BOSSES for Scotland’s golf tourism industry have extended the target for the value of the sector to £325 million after a period of strong growth.

On Course for Growth, a mid-term review of the national golf tourism strategy, had an original target of increasing the value of golf tourism from £220 million in 2013 to £300m by 2020.

But a study published last year revealed that the value of the Scottish golf tourism industry had already soared to £286m by 2016.

This indicated that the sector was on course to reach its original target before 2020.

Golf Perthshire project manager Allan Minto said: “Scotland is known around the world as the Home of Golf and factors such as increased accessibility via air routes, exchange rates, international media profile from major events and the continued development of Scotland’s world-class golf tourism product are all expected to see the industry maintain this excellent growth.”

The On Course for Growth strategy is supported by a number of key organisations involved in the development and promotion of golf tourism in Scotland including Scottish Enterprise, VisitScotland and Scottish Golf.

Ross Duncan, development director at Scottish Golf, said: “Visitor revenue has become an increasingly important income stream as clubs diversify away from the reliance on membership recruitment and retention to grow their business.”

“The updated On Course for Growth Strategy will widen the opportunities for even more clubs to benefit from industry support through a coordinated and collaborative approach, and coupled with other partnership initiatives, will contribute to a bright future for golf clubs across Scotland.”

US President Donald Trump brought international attention to Scottish golf courses when he visited his Turnberry course during his visit to the UK in the summer.

But Scottish naturalists have opposed plans for a golf course on protected dunes Coul Links, which critics have compared to Trump’s Aberdeenshire development.

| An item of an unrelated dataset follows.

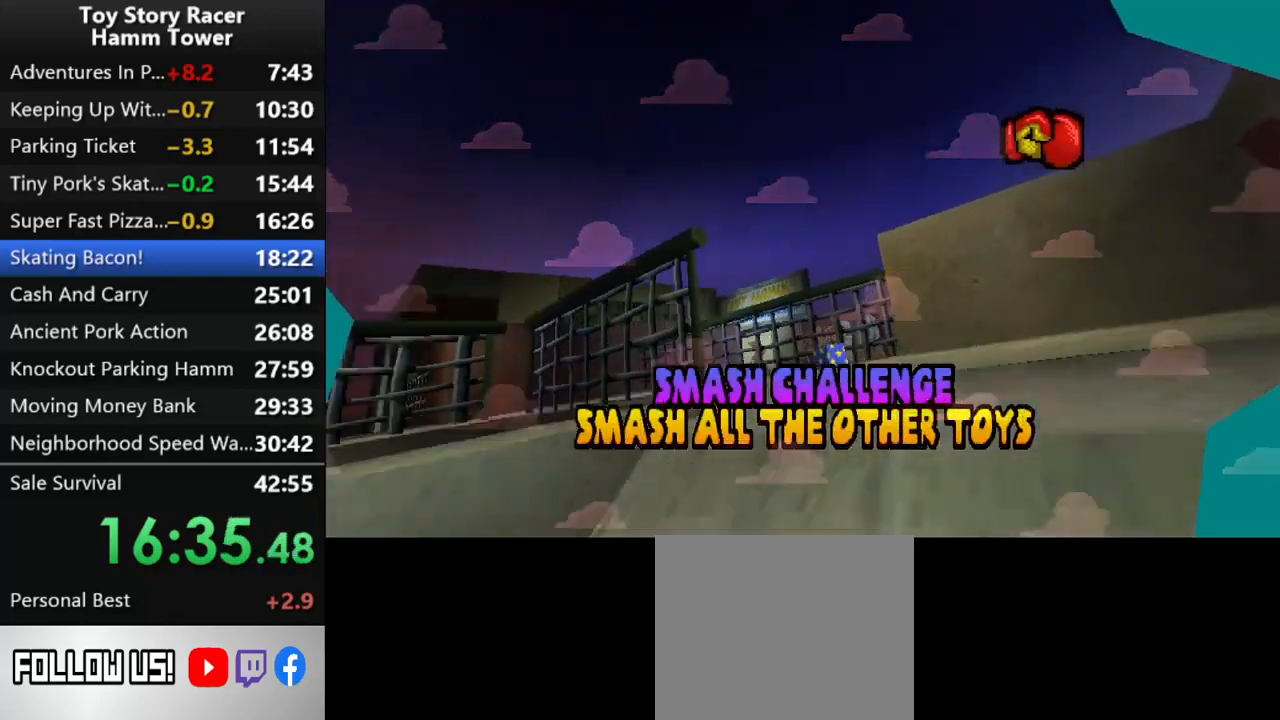
{"buttons": [], "right_stick": "center", "events": [[83, "CROSS", "down"], [150, "CROSS", "up"], [250, "CROSS", "down"], [333, "CROSS", "up"], [400, "CROSS", "down"], [500, "CROSS", "up"]]}
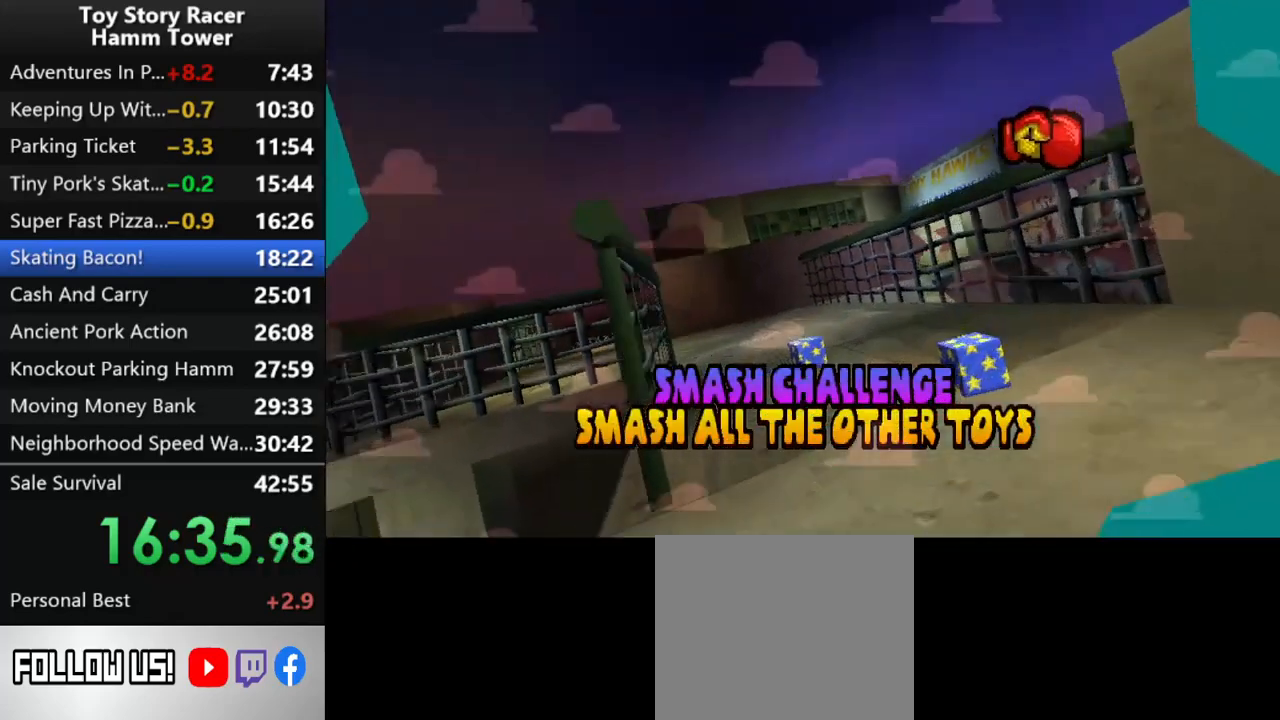
{"buttons": [], "right_stick": "center", "events": [[67, "CROSS", "down"], [133, "CROSS", "up"]]}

If it goes ahead, Coul Links would include a £10m 18-hole course by US tycoon Mike Keiser and business partner Todd Warnock.

A public inquiry expected to begin early in 2019 and predicted to last for several weeks.

It is thought that the first session could be held in February.

Trump’s company has also submitted plans to invest £150m in the resort in Balmedie, near Aberdeen which were also criticised by environmentalists who cited serious fears about the impact on wildlife.

But the golf tourism strategy highlights the importance of the industry to the Scottish economy.

Minto added: “These figures outline the importance of the golf tourism industry to Scotland’s economy and with £5 spent elsewhere for every £1 a golf visitor spends playing golf, the ripple effect is felt far and wide across the visitor economy in shops, hotels, restaurants and other tourism attractions.”

On Course For Growth outlines the importance of attracting more women and young people to play golf in Scotland.

It suggests using the 2019 Solheim Cup at Gleneagles to market Scotland as a golfing destination accessible to all.